> _TASK GOAL_: After locating the line that contains "親の同意なしにはこどもの出家を許さない" in the data below, set down exactly that line and each one after it through the line that contains "6 Agustus 2026", and nothing more.

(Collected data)
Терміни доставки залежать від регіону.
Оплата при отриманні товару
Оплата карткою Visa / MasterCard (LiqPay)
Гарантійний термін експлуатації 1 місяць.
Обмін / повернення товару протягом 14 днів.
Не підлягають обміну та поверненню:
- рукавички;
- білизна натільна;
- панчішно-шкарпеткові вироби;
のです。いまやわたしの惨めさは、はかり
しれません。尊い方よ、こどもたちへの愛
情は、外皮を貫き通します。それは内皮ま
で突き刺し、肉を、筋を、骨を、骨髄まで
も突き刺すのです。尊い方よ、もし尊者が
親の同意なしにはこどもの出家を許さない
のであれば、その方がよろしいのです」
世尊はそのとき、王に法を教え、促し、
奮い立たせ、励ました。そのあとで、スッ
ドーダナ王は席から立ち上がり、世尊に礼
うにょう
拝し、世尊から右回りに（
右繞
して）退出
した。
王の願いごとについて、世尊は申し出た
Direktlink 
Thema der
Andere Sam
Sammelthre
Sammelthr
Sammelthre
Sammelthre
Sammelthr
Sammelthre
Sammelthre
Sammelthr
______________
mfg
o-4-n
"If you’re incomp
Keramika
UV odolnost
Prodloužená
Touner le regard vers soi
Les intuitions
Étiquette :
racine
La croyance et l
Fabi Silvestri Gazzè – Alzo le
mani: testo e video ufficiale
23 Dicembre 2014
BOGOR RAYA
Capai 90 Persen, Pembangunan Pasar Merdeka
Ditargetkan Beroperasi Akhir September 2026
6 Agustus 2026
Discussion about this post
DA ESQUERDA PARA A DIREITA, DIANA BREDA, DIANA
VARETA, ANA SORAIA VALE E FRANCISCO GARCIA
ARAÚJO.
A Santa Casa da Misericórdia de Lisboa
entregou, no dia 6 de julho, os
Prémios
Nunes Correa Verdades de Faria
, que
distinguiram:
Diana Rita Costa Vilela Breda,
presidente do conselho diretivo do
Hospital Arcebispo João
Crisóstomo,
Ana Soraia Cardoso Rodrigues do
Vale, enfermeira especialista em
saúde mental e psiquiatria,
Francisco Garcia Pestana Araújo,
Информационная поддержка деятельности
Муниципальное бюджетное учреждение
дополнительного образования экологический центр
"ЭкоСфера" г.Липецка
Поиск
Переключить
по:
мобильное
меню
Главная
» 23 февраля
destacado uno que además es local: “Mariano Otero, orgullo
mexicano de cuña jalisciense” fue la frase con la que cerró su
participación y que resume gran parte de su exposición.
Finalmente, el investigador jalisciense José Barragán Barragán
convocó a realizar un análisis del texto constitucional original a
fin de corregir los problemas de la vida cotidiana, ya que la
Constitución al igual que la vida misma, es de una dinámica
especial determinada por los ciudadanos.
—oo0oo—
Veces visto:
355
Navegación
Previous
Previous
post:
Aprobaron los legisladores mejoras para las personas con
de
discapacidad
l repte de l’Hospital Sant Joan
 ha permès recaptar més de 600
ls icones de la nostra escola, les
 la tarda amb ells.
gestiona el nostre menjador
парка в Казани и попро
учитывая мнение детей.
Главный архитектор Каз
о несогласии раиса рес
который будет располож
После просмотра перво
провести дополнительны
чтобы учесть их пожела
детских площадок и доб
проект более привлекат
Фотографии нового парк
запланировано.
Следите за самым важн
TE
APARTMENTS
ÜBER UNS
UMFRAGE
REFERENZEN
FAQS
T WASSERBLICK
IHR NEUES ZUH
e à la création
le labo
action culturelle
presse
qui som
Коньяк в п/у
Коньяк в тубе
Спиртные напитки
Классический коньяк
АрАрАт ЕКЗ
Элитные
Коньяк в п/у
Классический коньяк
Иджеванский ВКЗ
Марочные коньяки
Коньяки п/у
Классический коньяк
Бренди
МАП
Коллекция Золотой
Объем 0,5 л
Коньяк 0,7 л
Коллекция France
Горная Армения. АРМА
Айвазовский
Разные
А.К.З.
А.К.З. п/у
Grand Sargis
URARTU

> _RESPONSE_:
親の同意なしにはこどもの出家を許さない
のであれば、その方がよろしいのです」
世尊はそのとき、王に法を教え、促し、
奮い立たせ、励ました。そのあとで、スッ
ドーダナ王は席から立ち上がり、世尊に礼
うにょう
拝し、世尊から右回りに（
右繞
して）退出
した。
王の願いごとについて、世尊は申し出た
Direktlink 
Thema der
Andere Sam
Sammelthre
Sammelthr
Sammelthre
Sammelthre
Sammelthr
Sammelthre
Sammelthre
Sammelthr
______________
mfg
o-4-n
"If you’re incomp
Keramika
UV odolnost
Prodloužená
Touner le regard vers soi
Les intuitions
Étiquette :
racine
La croyance et l
Fabi Silvestri Gazzè – Alzo le
mani: testo e video ufficiale
23 Dicembre 2014
BOGOR RAYA
Capai 90 Persen, Pembangunan Pasar Merdeka
Ditargetkan Beroperasi Akhir September 2026
6 Agustus 2026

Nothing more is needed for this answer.